Dabney looked at Doc with a funny look. "What're you going to pry?" He was starting to get a bad feeling about this.
"Well, my boy, I think we just might have us a thrust problem and I need the pry bar to prove it," said the Doctor a little irritated with Dabney's lack of trust.
"I'm not sure what you're getting at, Doc," said Dabney. "What thrust are you talking about/"
"The crankshaft thrust, dagnabbit!" said Dr. Crankshaft starting to show his irritation. "We need to see how much the shaft moves forward and backward. There's a specification for every engine on how many thousandths the crankshaft should slide in that direction when cold. The spec allows for linear expansion of the crankshaft so that it doesn't push against the block ends when it gets hot. I suspect that's what our problem is. I bet there's no thrust and the block is expanding at the ends, allowing the oil to gush out. That would explain all the symptoms."

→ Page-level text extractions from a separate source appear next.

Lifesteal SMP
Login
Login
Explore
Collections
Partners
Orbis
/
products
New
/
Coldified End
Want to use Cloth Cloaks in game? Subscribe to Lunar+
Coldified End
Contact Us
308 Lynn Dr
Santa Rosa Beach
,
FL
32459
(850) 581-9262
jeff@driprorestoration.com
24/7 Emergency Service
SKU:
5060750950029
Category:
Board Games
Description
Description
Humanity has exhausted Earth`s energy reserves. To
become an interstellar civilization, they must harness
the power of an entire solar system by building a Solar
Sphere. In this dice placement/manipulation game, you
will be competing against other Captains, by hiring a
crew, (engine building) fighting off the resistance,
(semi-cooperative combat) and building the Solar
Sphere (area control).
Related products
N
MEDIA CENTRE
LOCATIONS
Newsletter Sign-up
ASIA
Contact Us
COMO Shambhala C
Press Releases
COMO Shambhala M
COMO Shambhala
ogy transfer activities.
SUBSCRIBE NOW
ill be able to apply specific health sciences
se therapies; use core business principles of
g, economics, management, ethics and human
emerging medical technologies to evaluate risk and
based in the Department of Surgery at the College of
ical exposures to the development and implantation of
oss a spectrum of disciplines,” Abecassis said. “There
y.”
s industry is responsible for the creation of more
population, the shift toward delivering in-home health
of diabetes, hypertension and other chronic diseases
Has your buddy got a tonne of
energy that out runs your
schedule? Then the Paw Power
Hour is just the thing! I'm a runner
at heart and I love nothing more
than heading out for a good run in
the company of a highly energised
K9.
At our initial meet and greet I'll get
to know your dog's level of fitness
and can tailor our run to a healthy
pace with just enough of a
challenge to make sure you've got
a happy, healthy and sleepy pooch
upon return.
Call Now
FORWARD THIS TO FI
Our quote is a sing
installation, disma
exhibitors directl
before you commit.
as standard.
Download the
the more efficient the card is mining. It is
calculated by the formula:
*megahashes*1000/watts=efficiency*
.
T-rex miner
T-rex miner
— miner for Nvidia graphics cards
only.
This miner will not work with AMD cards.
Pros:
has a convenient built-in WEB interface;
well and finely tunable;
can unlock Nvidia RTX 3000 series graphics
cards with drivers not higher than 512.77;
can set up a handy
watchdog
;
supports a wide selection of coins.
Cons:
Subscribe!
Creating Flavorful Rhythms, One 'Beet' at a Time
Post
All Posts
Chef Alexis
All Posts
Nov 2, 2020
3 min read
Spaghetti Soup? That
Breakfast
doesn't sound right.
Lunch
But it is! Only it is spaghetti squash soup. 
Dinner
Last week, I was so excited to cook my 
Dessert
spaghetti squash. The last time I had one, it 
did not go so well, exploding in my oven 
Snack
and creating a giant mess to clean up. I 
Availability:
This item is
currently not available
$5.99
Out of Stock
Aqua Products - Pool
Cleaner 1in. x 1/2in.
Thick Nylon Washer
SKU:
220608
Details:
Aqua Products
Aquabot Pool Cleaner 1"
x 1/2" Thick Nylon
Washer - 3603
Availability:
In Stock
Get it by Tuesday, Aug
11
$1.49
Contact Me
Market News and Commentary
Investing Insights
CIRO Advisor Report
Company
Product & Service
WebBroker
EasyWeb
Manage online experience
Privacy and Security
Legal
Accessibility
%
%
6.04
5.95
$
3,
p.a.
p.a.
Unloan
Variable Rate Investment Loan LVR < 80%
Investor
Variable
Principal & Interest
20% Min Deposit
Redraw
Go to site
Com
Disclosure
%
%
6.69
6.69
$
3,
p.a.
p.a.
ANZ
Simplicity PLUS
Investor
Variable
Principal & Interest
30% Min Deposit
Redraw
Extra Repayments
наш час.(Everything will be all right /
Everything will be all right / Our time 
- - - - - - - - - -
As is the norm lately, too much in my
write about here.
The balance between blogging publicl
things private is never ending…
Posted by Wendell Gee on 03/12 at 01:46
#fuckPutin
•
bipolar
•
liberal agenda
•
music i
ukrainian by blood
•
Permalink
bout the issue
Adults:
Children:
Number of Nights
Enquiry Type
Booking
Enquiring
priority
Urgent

True to his prediction they found no crankshaft end thrust at all. "Where's your service manual for this thing? Doc asked.
"Here," said Dabney, handing the manual to the Doctor.
Consulting the Jaguar service manual they found it should have been 8 to 12 thousanths. "Well," said the Doctor, "Looks like the engine's going to have to come out and get torn apart."
"You know, Doc, I don't think I'm going to do that," replied Dabney looking like he'd just had a revelation. "After driving the car and realizing that it's uncomfortable, relatively dangerous to drive — marginal brakes, lousy visibility and poor steering response — I think it's not worth the effort. It's a work of art, though, both in the exterior styling and interior trim.
"So what do you want to do?" asked a puzzled Dr. Crankshaft.
"Well, you know I have that big gaming room up at the Big House (as Dabney referred to the Dufus estate) and it's already decorated with automobilia. I'm going to move the car into the game room and use it as a conversation piece. It is a rolling piece of art, after all," replied Dabney.
"Whatever, Dabney." mumbled the Doctor as he walked out of the garage shaking his head.